En les drie: wees duidelijk dat je altijd met de hand aan de knop zit. Spreek af welke last er acceptabel of onacceptabel is. Leg bijvoorbeeld de productie meteen stil als je over de aardbevingsgrens van 3.0 op de Richterschaal gaat. En als we voorgoed ergens weggaan onze lokale infrastructuur netjes en weer in goede samenwerking met de omgeving opruimen, want het is belangrijk hoe mensen je herinneren.”

Dat zijn duidelijk uitgangspunten, maar helpen ze ook bij het opstarten van nieuwe activiteiten?
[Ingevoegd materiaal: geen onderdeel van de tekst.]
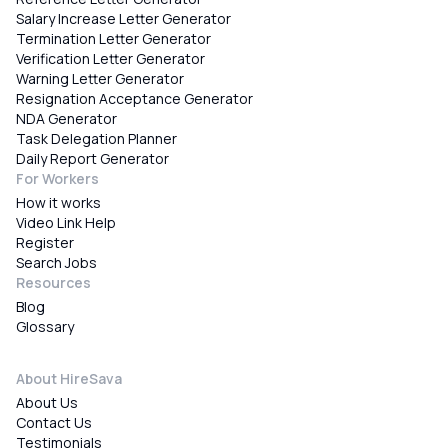
Salary Increase Letter Generator
Termination Letter Generator
Verification Letter Generator
Warning Letter Generator
Resignation Acceptance Generator
NDA Generator
Task Delegation Planner
Daily Report Generator
For Workers
How it works
Video Link Help
Register
Search Jobs
Resources
Blog
Glossary
About HireSava
About Us
Contact Us
Testimonials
“Duidelijke uitgangspunten zijn altijd goed en ze hebben zeker geholpen bij nieuwe projecten. Maar in de loop van de jaren is de klimaatdiscussie dwars door de discussie over olie- en gaswinning gaan lopen. De Russische inval in Oekraïne heeft wel nieuwe realisme in de discussie gebracht maar er zijn toch altijd nog heel veel mensen die vinden dat de winning van olie of gas zo snel mogelijk moet stoppen, ook al doe je het veilig en verantwoord – laat staan dat je iets nieuws start. Feit en fictie zijn in die discussie, met name over hoe snel we van het gas afkunnen, door elkaar heen gaan lopen. Dat maakt zaken wel lastig.”
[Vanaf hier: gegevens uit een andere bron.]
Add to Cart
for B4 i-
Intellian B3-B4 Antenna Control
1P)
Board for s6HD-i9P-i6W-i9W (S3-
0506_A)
Met welk gevoel verlaat u NAM?

“Dankbaar en vol vertrouwen. Ik kom uit een deel van Friesland waar aardgas wordt gewonnen en ik had eerder bij het bedrijf gewerkt. Niet voor niets heb ik mij altijd heel verbonden gevoeld met dit bedrijf.
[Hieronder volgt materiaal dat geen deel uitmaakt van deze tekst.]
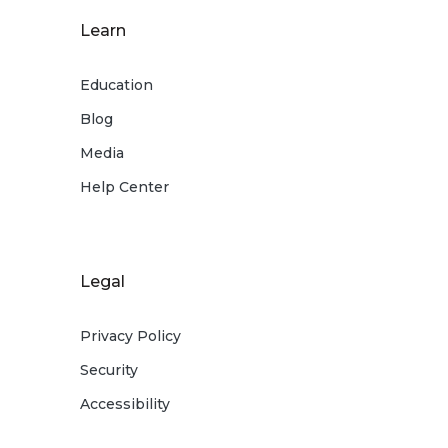
Learn
Education
Blog
Media
Help Center
Legal
Privacy Policy
Security
Accessibility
Daarom wilde ik juist in een moeilijke tijd hier aan de slag. Bij mijn vertrek zijn alle problemen echt niet voorbij maar NAM kan wel verder. De arrogantie die NAM in het verleden wel eens werd verweten is grotendeels verdwenen. Er ligt een fundament waarop andere kunnen voorbouwen.”

Drie keer scheepsrecht: de drie rollen van Johan Atema

1997-2001

“Na zes jaren bij ingenieursbureau Haskoning gewerkt te hebben, en toen ook al opdrachten voor Shell en NAM gedaan te hebben, besloot ik in te gaan op een baan bij Shell. Het leek me een prima kans op ook langere tijd in het buitenland te wonen. Per slot van rekening had ik in die jaren ook al projecten gedaan voor Shell in Venezuela.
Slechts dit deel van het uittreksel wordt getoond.